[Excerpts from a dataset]
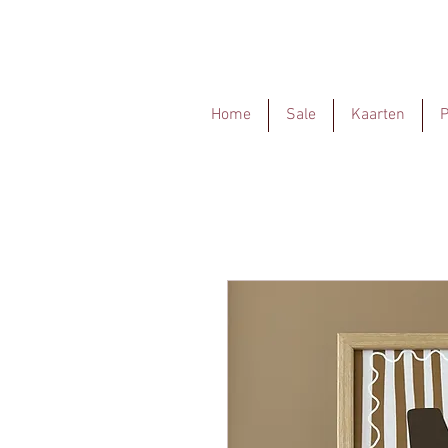
Home
Sale
Kaarten
P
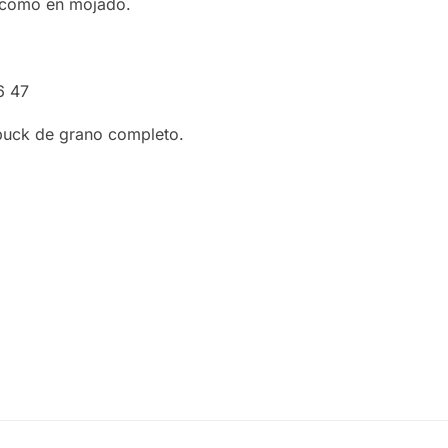
o como en mojado.
6 47
buck de grano completo.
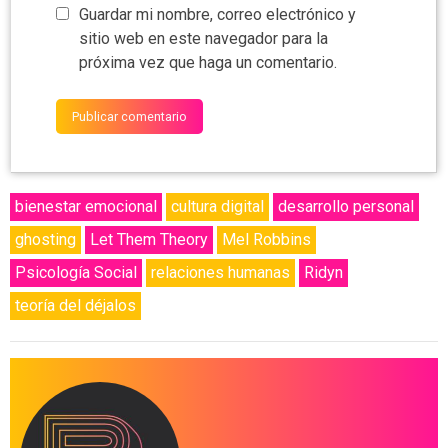
Guardar mi nombre, correo electrónico y
sitio web en este navegador para la
próxima vez que haga un comentario.
bienestar emocional
cultura digital
desarrollo personal
ghosting
Let Them Theory
Mel Robbins
Psicología Social
relaciones humanas
Ridyn
teoría del déjalos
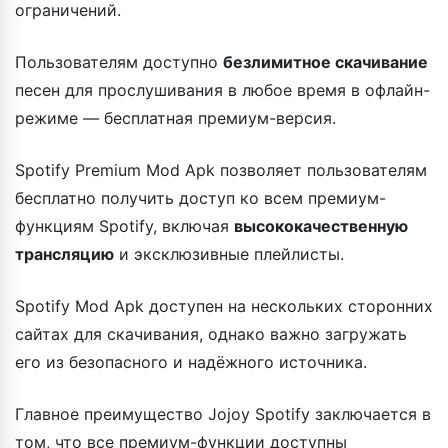
ограничений.
Пользователям доступно
безлимитное скачивание
песен для прослушивания в любое время в офлайн-
режиме — бесплатная премиум-версия.
Spotify Premium Mod Apk позволяет пользователям
бесплатно получить доступ ко всем премиум-
функциям Spotify, включая
высококачественную
трансляцию
и эксклюзивные плейлисты.
Spotify Mod Apk доступен на нескольких сторонних
сайтах для скачивания, однако важно загружать
его из безопасного и надёжного источника.
Главное преимущество Jojoy Spotify заключается в
том, что все премиум-функции доступны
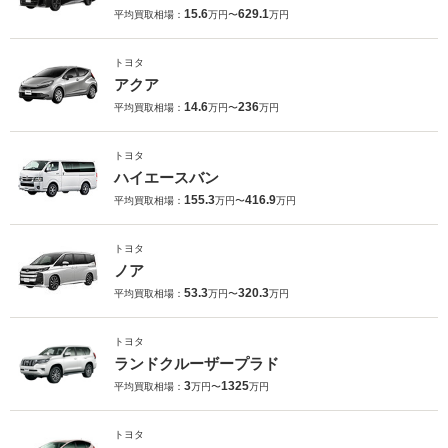
15.6
629.1
平均買取相場：
万円〜
万円
トヨタ
アクア
14.6
236
平均買取相場：
万円〜
万円
トヨタ
ハイエースバン
155.3
416.9
平均買取相場：
万円〜
万円
トヨタ
ノア
53.3
320.3
平均買取相場：
万円〜
万円
トヨタ
ランドクルーザープラド
3
1325
平均買取相場：
万円〜
万円
トヨタ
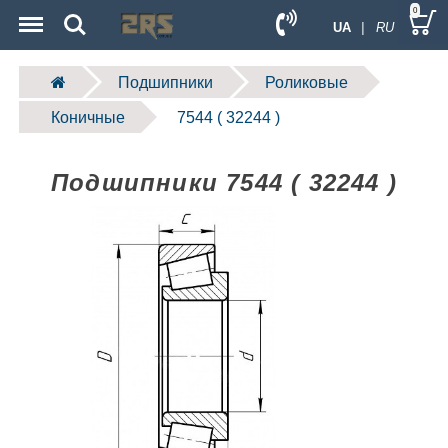
Menu
Search
0
UA
| RU
Подшипники
Роликовые
Коничные
7544 ( 32244 )
Подшипники 7544 ( 32244 )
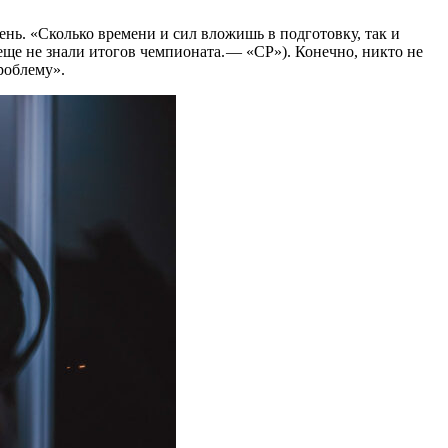
ень. «Сколько времени и сил вложишь в подготовку, так и
ще не знали итогов чемпионата. — ​«СР»). Конечно, никто не
проблему».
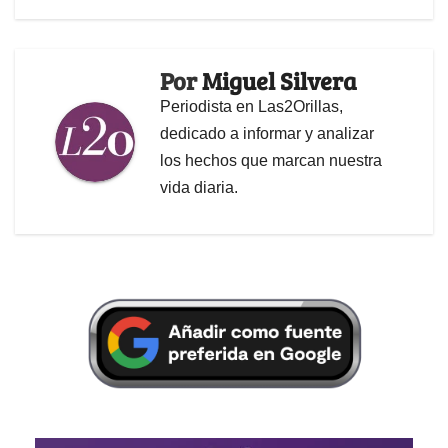
Por
Miguel Silvera
Periodista en Las2Orillas,
dedicado a informar y analizar
los hechos que marcan nuestra
vida diaria.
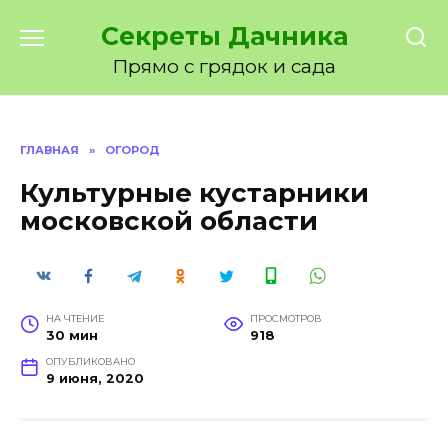
Перейти
Секреты Дачника
к
содержанию
Прямо с грядок и сада
ГЛАВНАЯ
»
ОГОРОД
Культурные кустарники
московской области
НА ЧТЕНИЕ
ПРОСМОТРОВ
30 мин
918
ОПУБЛИКОВАНО
9 июня, 2020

• WORK ORDER:
Line by line, retype the records above exactly, minus the images.

• FINISHED EXERCISE:
Home
Sale
Kaarten
P
o como en mojado.
6 47
buck de grano completo.
Guardar mi nombre, correo electrónico y
sitio web en este navegador para la
próxima vez que haga un comentario.
bienestar emocional
cultura digital
desarrollo personal
ghosting
Let Them Theory
Mel Robbins
Psicología Social
relaciones humanas
Ridyn
teoría del déjalos
ограничений.
Пользователям доступно
безлимитное скачивание
песен для прослушивания в любое время в офлайн-
режиме — бесплатная премиум-версия.
Spotify Premium Mod Apk позволяет пользователям
бесплатно получить доступ ко всем премиум-
функциям Spotify, включая
высококачественную
трансляцию
и эксклюзивные плейлисты.
Spotify Mod Apk доступен на нескольких сторонних
сайтах для скачивания, однако важно загружать
его из безопасного и надёжного источника.
Главное преимущество Jojoy Spotify заключается в
том, что все премиум-функции доступны
15.6
629.1
平均買取相場：
万円〜
万円
トヨタ
アクア
14.6
236
平均買取相場：
万円〜
万円
トヨタ
ハイエースバン
155.3
416.9
平均買取相場：
万円〜
万円
トヨタ
ノア
53.3
320.3
平均買取相場：
万円〜
万円
トヨタ
ランドクルーザープラド
3
1325
平均買取相場：
万円〜
万円
トヨタ
Menu
Search
0
UA
| RU
Подшипники
Роликовые
Коничные
7544 ( 32244 )
Подшипники 7544 ( 32244 )
ень. «Сколько времени и сил вложишь в подготовку, так и
ще не знали итогов чемпионата. — ​«СР»). Конечно, никто не
проблему».
Por
Miguel Silvera
Periodista en Las2Orillas,
dedicado a informar y analizar
los hechos que marcan nuestra
vida diaria.
Перейти
Секреты Дачника
к
содержанию
Прямо с грядок и сада
ГЛАВНАЯ
»
ОГОРОД
Культурные кустарники
московской области
НА ЧТЕНИЕ
ПРОСМОТРОВ
30 мин
918
ОПУБЛИКОВАНО
9 июня, 2020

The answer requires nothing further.